Si la confusion persévère dans l’esprit des utilisateurs des intervalles de confiance, la question était déjà débattue autrefois par les fondateurs des statistiques modernes, dont le célèbre mathématicien Jerzy Neyman (1894 – 1981) :

Consider now the case when a sample . . . is already drawn and the [confidence interval] given . . . . Can we say that in this particular case the probability of the true value of [the parameter] falling between [the limits] is equal to [X %]? The answer is obviously in the negative. The parameter . . . is an unknown constant and no probability statement concerning its value may be made. (Neyman, 1937, p. 349) Pour le théoricien Neyman, il n’y a aucune ambigüité. Le cadre des statistiques fréquentiste ne permet pas l’interprétation usuelle qu’on fait des intervalles de confiance autour d’un score observé.

Si les postulats fréquentistes ne coïncident pas avec l’interprétation intuitive qu’on désire attribuer à un intervalle de confiance spécifique, les inférences bayésiennes, en revanche, probabilisent explicitement les valeurs possibles du paramètre, une fois les données recueillies (Lecoutre, 2005). Au lieu de considérer les probabilités d’échantillonnage 𝑃(𝐷|𝐻) comme le fait les inférences fréquentistes, les inférences bayésiennes combinent l’information provenant de trois sources : (1) la probabilité de la croyance a priori (prior belief, souvent abrégé prior dans la littérature anglophone), (2) les données de l’expérience et (3) la probabilité de la croyance a

posteriori qui est une mise à jour des croyances initiales compte tenu des données recueillies. La croyance a priori (prior) reflète la probabilité d'un événement d’après les connaissances établies au sujet dudit événement par les études et des expériences antérieures. L’apport de nouvelles informations grâce aux données observées actualise cette croyance initiale qui devient une croyance a posteriori. Dans sa forme simple, le théorème de Bayes s’exprime comme suit :

𝑃(𝐻|𝐷) =𝑃(𝐻) × 𝑃(𝐷|𝐻)

𝑃(𝐷) (23)

Avec 𝑃(𝐻|𝐷) qui représente la probabilité a posteriori de l’hypothèse sachant les données, 𝑃(𝐻) représente la probabilité a priori de l’hypothèse, 𝑃(𝐷|𝐻) représente la fonction de vraisemblance de l’hypothèse et 𝑃(𝐷) est la probabilité a priori des données. L’approche bayésienne « exprime donc directement l’incertitude sur la vraie valeur . . . par des probabilités [𝑃(𝐻|𝐷)], conditionnelles aux données » (Lecoutre, 2005, p. 96). Tenant compte des données recueillies, l’approche bayésienne permet de choisir un intervalle au vu de l’échantillon particulier observé, qui est appelé intervalle de crédibilité. Contrairement à l’intervalle de confiance, l’intervalle de crédibilité nous permet de déclarer qu’il y a X % de chances que le score vrai soit compris entre les bornes de l’intervalle calculé à partir des données observées. En probabilisant sur le paramètre au vu des données, les inférences bayésiennes apportent une interprétation directe et naturelle aux intervalles de confiances. Nous en restons à ce bref survol, car un développement théorique, philosophique ou mathématique des statistiques bayésiennes dépasserait le cadre du présent travail.

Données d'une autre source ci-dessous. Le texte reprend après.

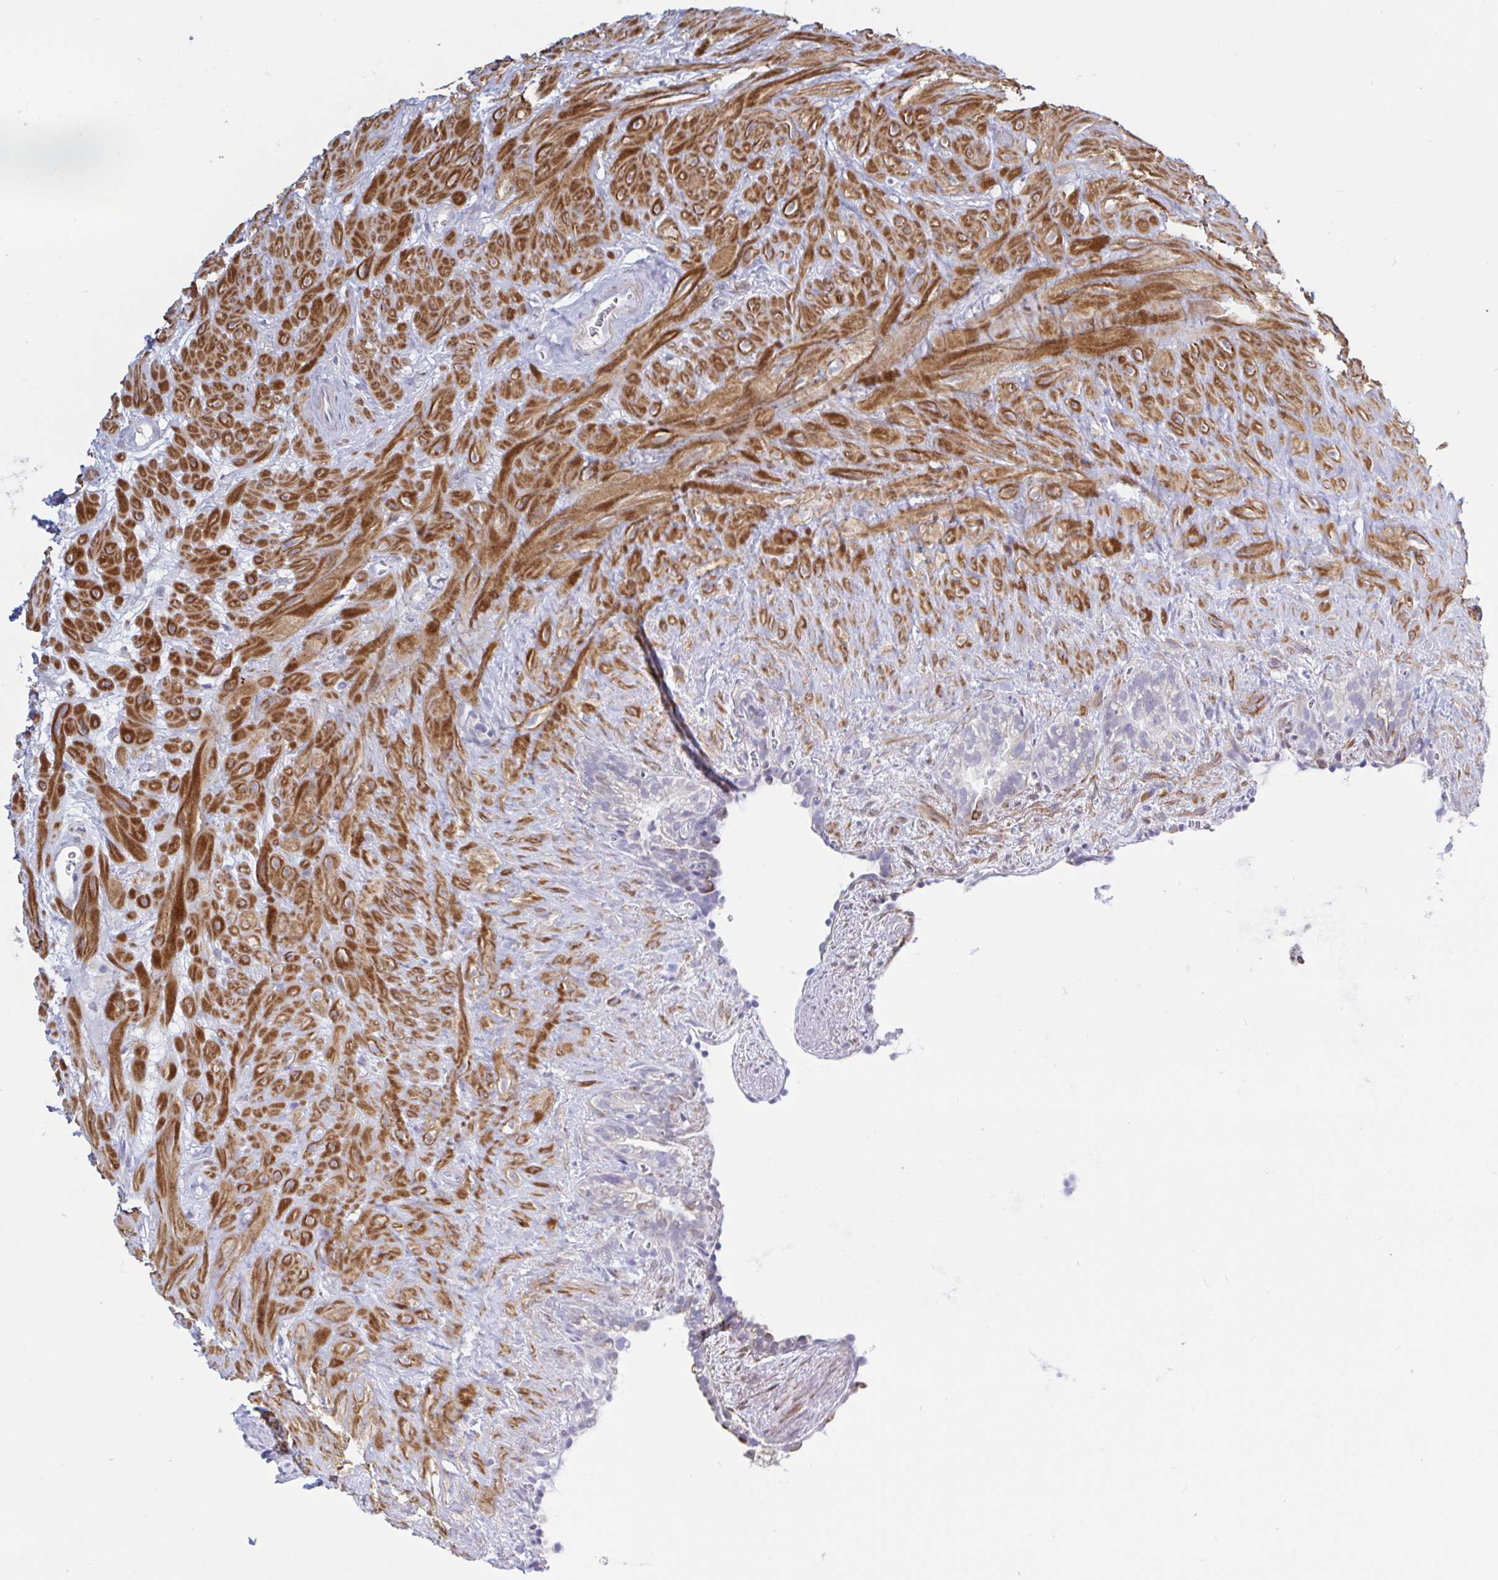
{"staining": {"intensity": "negative", "quantity": "none", "location": "none"}, "tissue": "seminal vesicle", "cell_type": "Glandular cells", "image_type": "normal", "snomed": [{"axis": "morphology", "description": "Normal tissue, NOS"}, {"axis": "topography", "description": "Seminal veicle"}], "caption": "Immunohistochemical staining of benign human seminal vesicle exhibits no significant staining in glandular cells.", "gene": "ENSG00000271254", "patient": {"sex": "male", "age": 76}}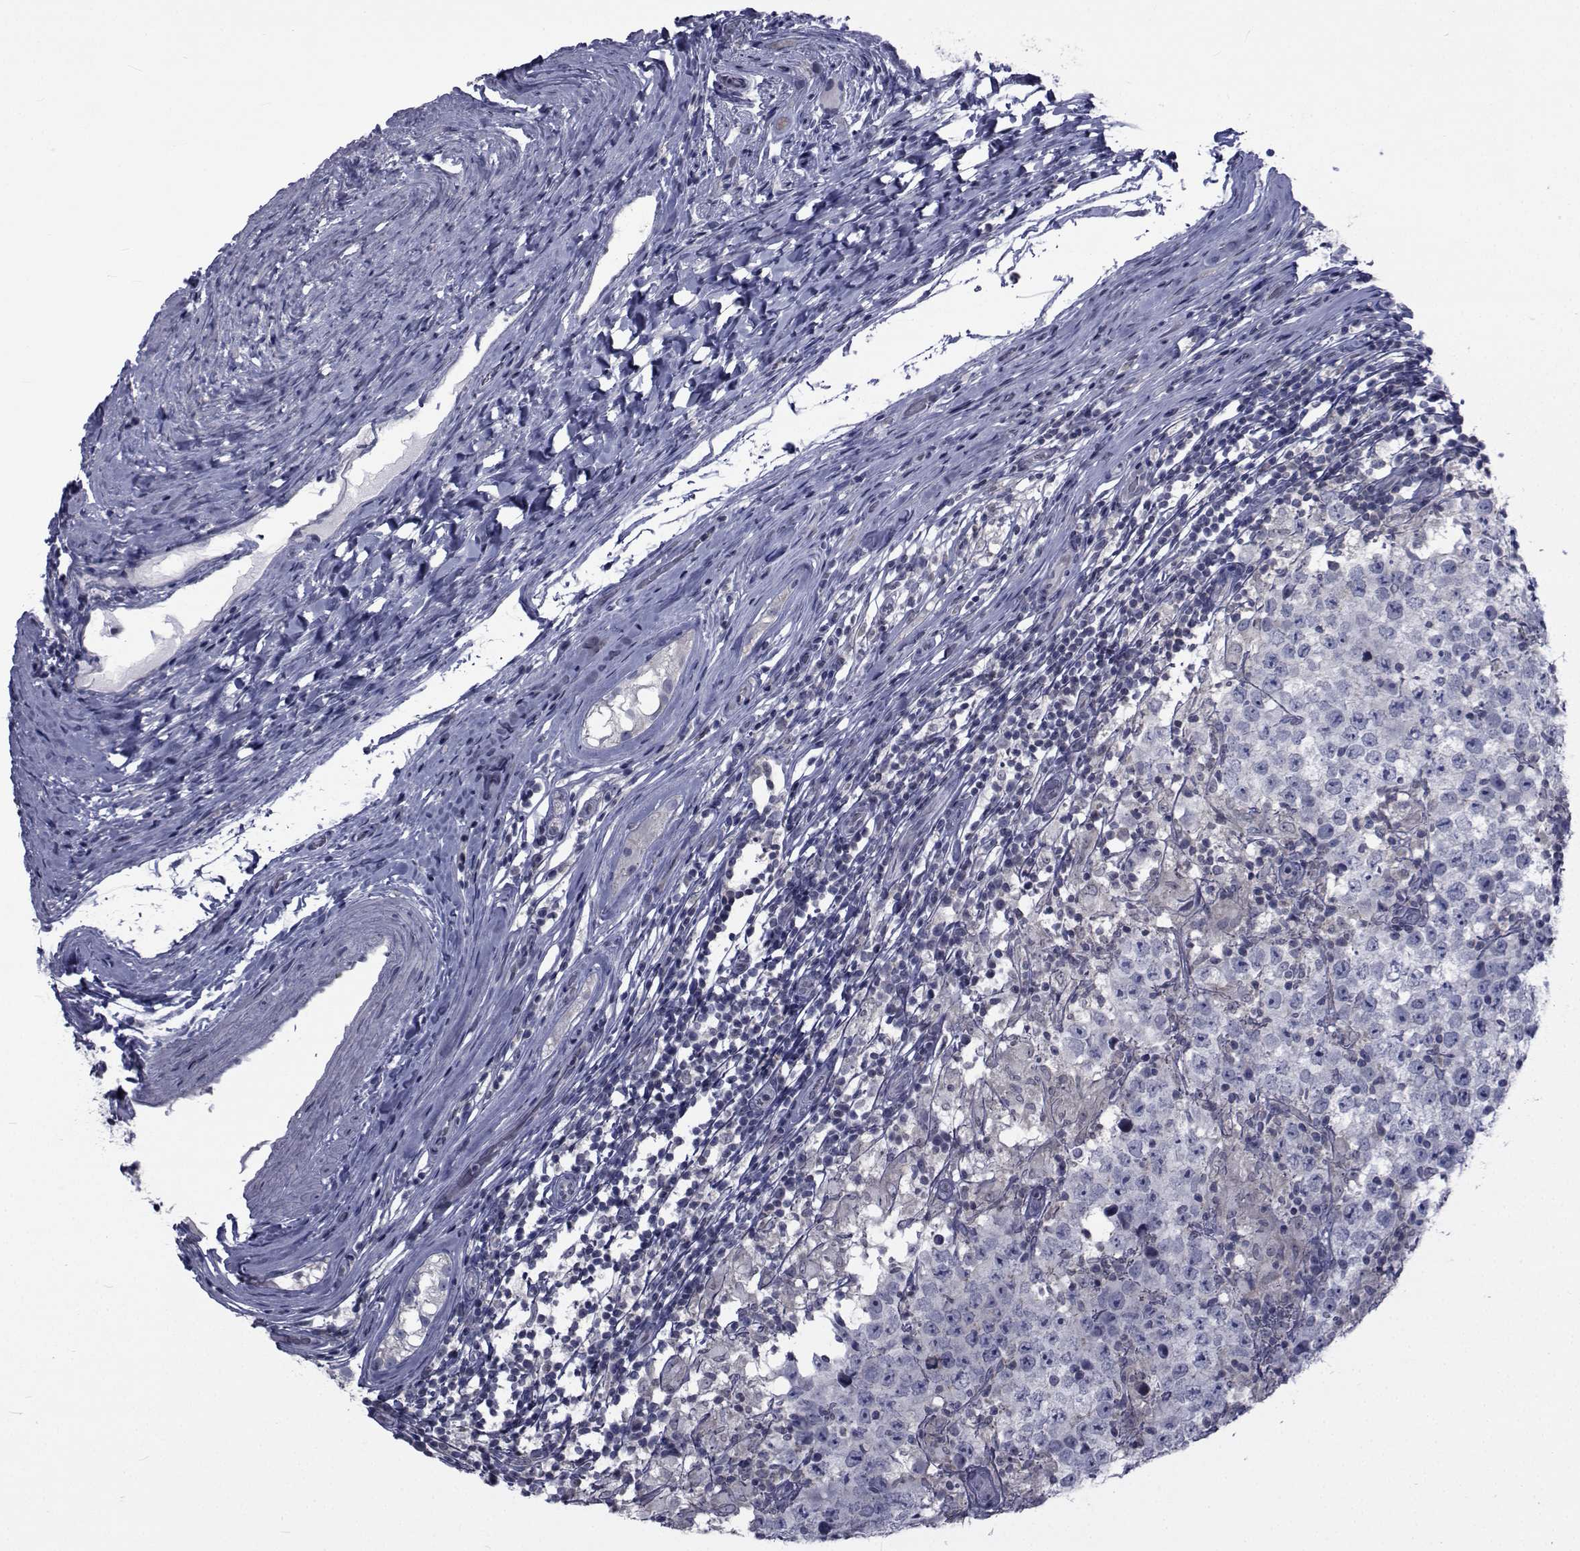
{"staining": {"intensity": "negative", "quantity": "none", "location": "none"}, "tissue": "testis cancer", "cell_type": "Tumor cells", "image_type": "cancer", "snomed": [{"axis": "morphology", "description": "Seminoma, NOS"}, {"axis": "morphology", "description": "Carcinoma, Embryonal, NOS"}, {"axis": "topography", "description": "Testis"}], "caption": "Image shows no protein expression in tumor cells of testis cancer tissue.", "gene": "SLC30A10", "patient": {"sex": "male", "age": 41}}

Dans la pratique actuelle, il y a donc un télescopage entre les inférences fréquentistes dans lesquelles sont estimés les intervalles de confiance et les inférences bayésiennes dans lesquelles ils sont interprétées. Des auteurs expliquent ce non-sens comme « le produit d’une évolution complexe, au cours de laquelle les idées des fondateurs ont été en partie occultées et mélangées, ce qui a donné naissance à un mode de pensée ”hybride” qui, malgré la nature inconciliable de ses éléments, perdure » (Capel, Monod, & Müller, 1997, p. 133). En l’état des choses, nous rejoignons Laveault et Grégoire (2014), « l’avantage majeur à déterminer un intervalle de confiance autour de la note obtenue est de relativiser cette dernière note. Le praticien prend ainsi mieux conscience de la marge d’erreur que comporte la mesure recueillie » (p. 129). On ne peut donc pas formuler de probabilité sur l’inclusion du score vrai dans les limites d’un intervalle de confiance appliqué autour d’un score observé. Toutefois, l’étendue de

l’intervalle de confiance donne un ordre de grandeur sur l’erreur de mesure associée au score observé, et donc sur la fidélité du score.